La maturazione di Vilderico subisce un’accelerazione a contatto di un altro personaggio storico: Ildebrando di Soana, il futuro papa Gregorio VII. Egli è portatore di un progetto di rinnovamento della Chiesa, che viene avversato dalle potenti famiglie romane, impegnate a contendersi la successione al soglio pontificio. Nell’interpretazione di Rosso si tratta di un progetto destinato a rimanere minoritario e ad essere sconfitto sul piano della storia, e non è dunque un caso che il pontificato di Gregorio VII rimanga escluso dal romanzo. La storia della Chiesa appare la somma di secoli di falsificazioni, ammassate a ricoprire la feroce ambizione del potere, di cui Benedetto IX rappresenta l’immagine emblematica.

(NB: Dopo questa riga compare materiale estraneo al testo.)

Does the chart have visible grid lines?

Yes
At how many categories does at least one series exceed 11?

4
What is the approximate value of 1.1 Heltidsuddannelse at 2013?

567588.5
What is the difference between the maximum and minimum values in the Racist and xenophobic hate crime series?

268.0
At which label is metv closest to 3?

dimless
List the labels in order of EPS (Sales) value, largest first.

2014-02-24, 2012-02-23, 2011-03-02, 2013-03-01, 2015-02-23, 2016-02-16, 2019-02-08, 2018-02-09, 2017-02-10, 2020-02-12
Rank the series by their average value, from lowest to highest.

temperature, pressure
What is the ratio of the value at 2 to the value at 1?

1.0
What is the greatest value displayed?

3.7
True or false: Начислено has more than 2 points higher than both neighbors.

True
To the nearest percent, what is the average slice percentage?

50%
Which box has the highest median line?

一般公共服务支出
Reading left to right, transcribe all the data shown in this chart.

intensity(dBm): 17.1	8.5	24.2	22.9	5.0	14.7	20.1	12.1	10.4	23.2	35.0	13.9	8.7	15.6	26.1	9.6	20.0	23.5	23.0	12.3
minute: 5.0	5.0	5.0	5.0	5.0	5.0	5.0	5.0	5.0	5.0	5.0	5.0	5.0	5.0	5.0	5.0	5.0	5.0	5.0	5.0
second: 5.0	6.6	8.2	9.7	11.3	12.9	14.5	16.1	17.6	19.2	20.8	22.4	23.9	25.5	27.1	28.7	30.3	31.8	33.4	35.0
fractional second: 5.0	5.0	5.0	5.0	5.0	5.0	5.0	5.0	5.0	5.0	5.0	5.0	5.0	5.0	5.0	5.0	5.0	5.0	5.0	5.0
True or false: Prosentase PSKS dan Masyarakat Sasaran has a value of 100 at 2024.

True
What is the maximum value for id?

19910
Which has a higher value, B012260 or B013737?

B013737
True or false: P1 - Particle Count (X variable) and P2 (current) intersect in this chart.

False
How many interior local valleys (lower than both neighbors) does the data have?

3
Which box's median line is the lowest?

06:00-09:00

Nei resoconti epistolari di Vilderico, egli è rappresentato come un individuo soggiacente alle pulsioni più basse e sfrenate, esponente di un paganesimo perverso che esercita un potere assoluto attraverso una rete di protezioni e clientele con l’unica finalità del soddisfacimento dei propri appetiti più animaleschi. Roma a sua volta appare una sorta di Babilonia, una città paganeggiante, immorale e blasfema, dove grandezza e rovina, palazzi sontuosi e cloache convivono annullandosi le une nelle altre. A contatto con questa realtà Vilderico, che è e rimane un uomo di fede, passa attraverso diverse fasi: il rifiuto, la crisi spirituale, la perplessa interrogazione sui disegni divini, la testimonianza di una fede autenticamente vissuta e libera dalla sudditanza nei confronti dell’istituzione ecclesiastica.

Il romanzo vede nella Chiesa l’espressione esasperata ed estrema della struttura del potere in sé: un potere opaco, distaccato da Dio e dagli uomini, che corrompe e falsifica, che si autoalimenta e si autoregola in base a leggi separate dal corpo sociale. Ad esso contrappone l’idea di una

religiosità svincolata da qualsiasi struttura istituzionale, vissuta come momento personale ed interiore: una concezione privata della fede, che risente fortemente di una moderna sensibilità.